REQUEST: For the entries below, the result should be an exact transcription of the lines from the one with "EL CONTEXTO" up to and including the one with "tenido problemas financieros, cargando", and only those.

==========

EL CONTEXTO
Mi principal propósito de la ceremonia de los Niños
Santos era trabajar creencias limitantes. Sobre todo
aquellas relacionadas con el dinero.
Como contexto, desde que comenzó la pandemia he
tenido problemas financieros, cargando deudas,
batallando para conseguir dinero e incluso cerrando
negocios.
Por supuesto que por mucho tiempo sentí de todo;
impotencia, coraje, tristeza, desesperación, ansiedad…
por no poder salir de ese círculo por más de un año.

==========

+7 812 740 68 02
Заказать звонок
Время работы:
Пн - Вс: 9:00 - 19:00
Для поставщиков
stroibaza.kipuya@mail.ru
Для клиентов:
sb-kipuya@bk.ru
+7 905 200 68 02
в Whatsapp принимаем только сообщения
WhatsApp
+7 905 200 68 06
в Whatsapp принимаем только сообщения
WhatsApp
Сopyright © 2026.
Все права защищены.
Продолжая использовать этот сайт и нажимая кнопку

==========

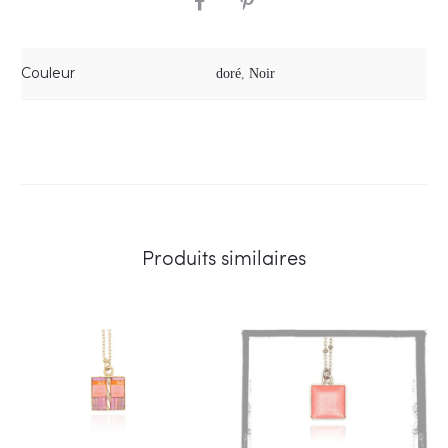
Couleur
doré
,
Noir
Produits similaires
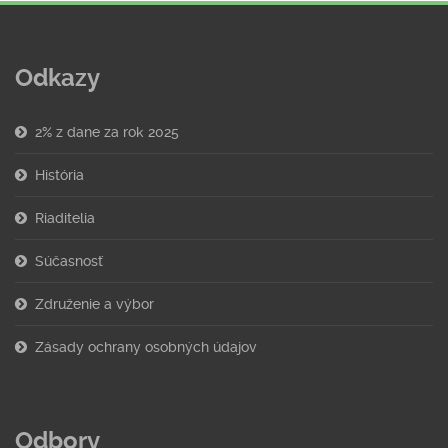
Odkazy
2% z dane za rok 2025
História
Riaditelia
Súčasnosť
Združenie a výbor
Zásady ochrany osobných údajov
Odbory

==========

EXERCISE RESULT:
EL CONTEXTO
Mi principal propósito de la ceremonia de los Niños
Santos era trabajar creencias limitantes. Sobre todo
aquellas relacionadas con el dinero.
Como contexto, desde que comenzó la pandemia he
tenido problemas financieros, cargando deudas,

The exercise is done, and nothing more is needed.